The Company has agreed to grant the Underwriters an over-allotment option to purchase up to an additional 1,305,000 Common
Shares at the Offering Price, exercisable in whole or in part, at any time on or prior to the date that is 30 days following the
closing of the Offering. If this option is exercised in full, an additional $13,050,000 in gross proceeds will be raised
pursuant to the Offering and the aggregate gross proceeds of the Offering will be $100,050,000.
The Common Shares will be offered by way of a short form prospectus to be filed in all of the provinces of Canada.
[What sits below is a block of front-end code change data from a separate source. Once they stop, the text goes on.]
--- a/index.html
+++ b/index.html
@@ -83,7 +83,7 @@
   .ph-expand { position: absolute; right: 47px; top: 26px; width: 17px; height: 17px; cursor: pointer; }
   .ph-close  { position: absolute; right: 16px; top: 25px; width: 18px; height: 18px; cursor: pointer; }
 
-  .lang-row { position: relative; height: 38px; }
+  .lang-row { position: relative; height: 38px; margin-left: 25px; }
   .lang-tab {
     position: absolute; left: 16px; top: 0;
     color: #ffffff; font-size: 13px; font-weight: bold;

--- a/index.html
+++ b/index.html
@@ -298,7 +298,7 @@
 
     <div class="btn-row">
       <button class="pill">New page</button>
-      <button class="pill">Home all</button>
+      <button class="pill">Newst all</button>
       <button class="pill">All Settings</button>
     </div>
The
Offering is scheduled to close on or about December 22, 2016 and the proceeds of the Offering will be used to fund Knight's
future growth as well as for general corporate purposes.
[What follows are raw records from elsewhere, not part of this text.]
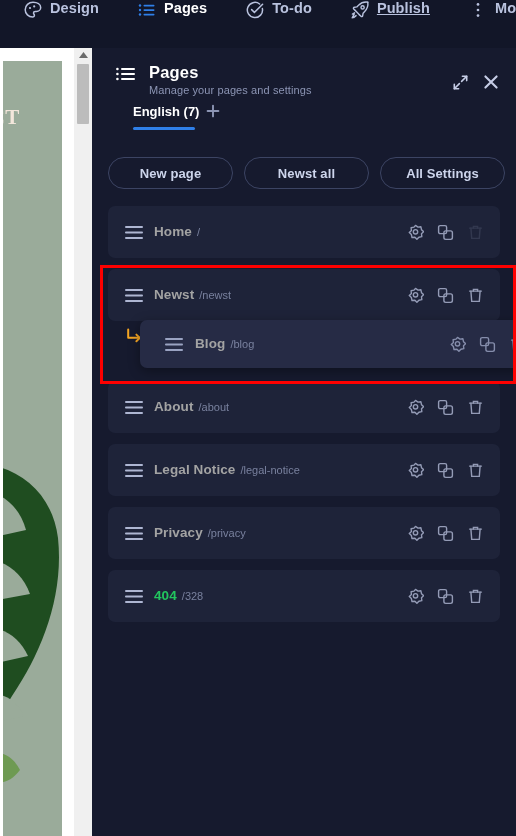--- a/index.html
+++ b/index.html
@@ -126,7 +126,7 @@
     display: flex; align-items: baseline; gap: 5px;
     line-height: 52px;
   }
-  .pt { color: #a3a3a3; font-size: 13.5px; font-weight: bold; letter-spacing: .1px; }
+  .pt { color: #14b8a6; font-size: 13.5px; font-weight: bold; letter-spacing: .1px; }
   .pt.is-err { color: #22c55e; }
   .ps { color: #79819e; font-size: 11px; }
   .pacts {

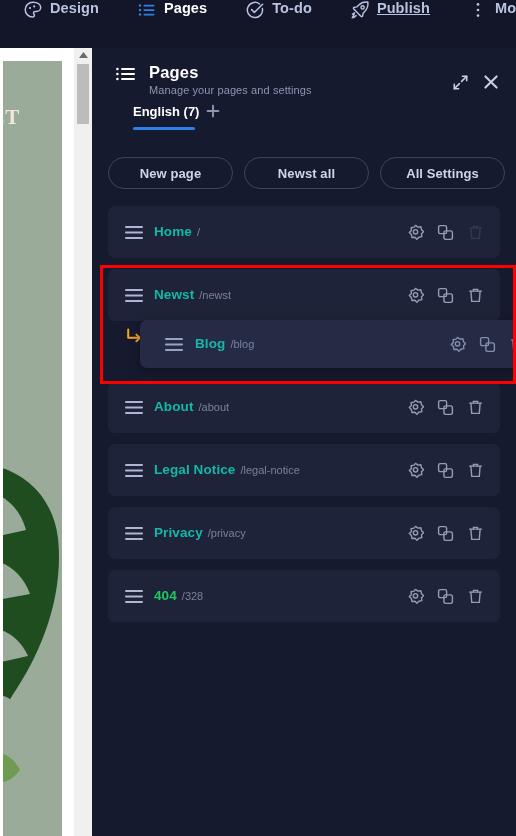--- a/index.html
+++ b/index.html
@@ -462,8 +462,8 @@
             </svg>
         </span>
         <span class="pname">
-          <span class="pt">Legal Notice</span>
-          <span class="ps">/legal-notice</span>
+          <span class="pt">Privacy</span>
+          <span class="ps">/privacy</span>
         </span>
         <span class="pacts">
           <span class="iact">
@@ -497,8 +497,8 @@
             </svg>
         </span>
         <span class="pname">
-          <span class="pt">Privacy</span>
-          <span class="ps">/privacy</span>
+          <span class="pt">Legal Notice</span>
+          <span class="ps">/legal-notice</span>
         </span>
         <span class="pacts">
           <span class="iact">

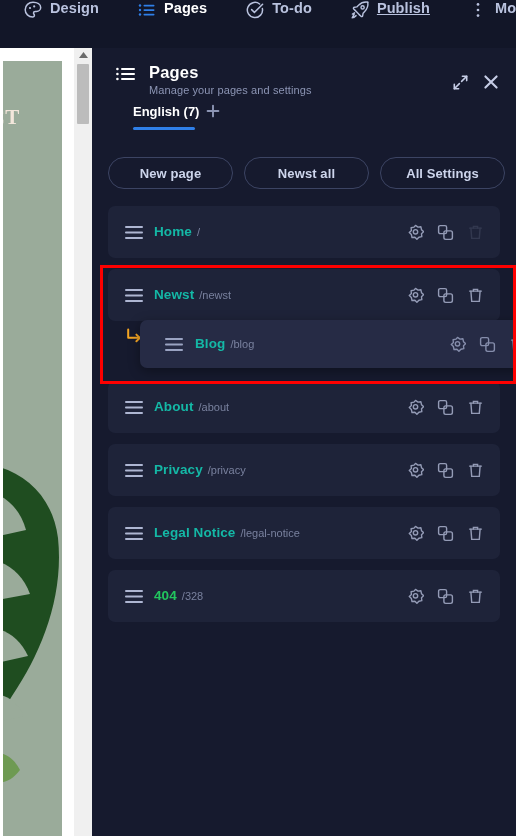--- a/index.html
+++ b/index.html
@@ -533,7 +533,7 @@
         </span>
         <span class="pname">
           <span class="pt is-err">404</span>
-          <span class="ps">/328</span>
+          <span class="ps">/658</span>
         </span>
         <span class="pacts">
           <span class="iact">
The Offering is subject to the receipt of all necessary regulatory and stock exchange approvals. The securities being offered
have not been, nor will they be, registered under the United States Securities Act of 1933, as amended, and may not be
offered or sold in the United States or to, or for the account or benefit of, U.S. persons absent registration or an applicable
exemption from the registration requirements. This press release shall not constitute an offer to sell or the solicitation of an
offer to buy nor shall there be any sale of the securities in any State in which such offer, solicitation or sale would be
unlawful.
About Knight Therapeutics Inc.
Knight Therapeutics Inc., headquartered in Montreal, Canada, is a specialty pharmaceutical company focused on acquiring or
in-licensing innovative pharmaceutical products for the Canadian and select international markets. Knight Therapeutics Inc.'s
shares trade on TSX under the symbol GUD. For more information about Knight Therapeutics Inc., please visit the company's web
site at www.gud-knight.com or www.sedar.com.
Forward-Looking Statement
This document contains forward-looking statements for Knight Therapeutics Inc. and its subsidiaries. These forward looking
statements, by their nature, necessarily involve risks and uncertainties that could cause actual results to differ materially
from those contemplated by the forward-looking statements. Knight Therapeutics Inc. considers the assumptions on which these
forward-looking statements are based to be reasonable at the time they were prepared, but cautions the reader that these
assumptions regarding future events, many of which are beyond the control of Knight Therapeutics Inc. and its subsidiaries, may
ultimately prove to be incorrect. Factors and risks, which could cause actual results to differ materially from current
expectations are discussed in Knight Therapeutics Inc.'s Annual Report and in Knight Therapeutics Inc.'s Annual Information Form
for the year ended December 31, 2015. Knight Therapeutics Inc. disclaims any intention or obligation to update or revise any
forward-looking statements whether as a result of new information or future events, except as required by law.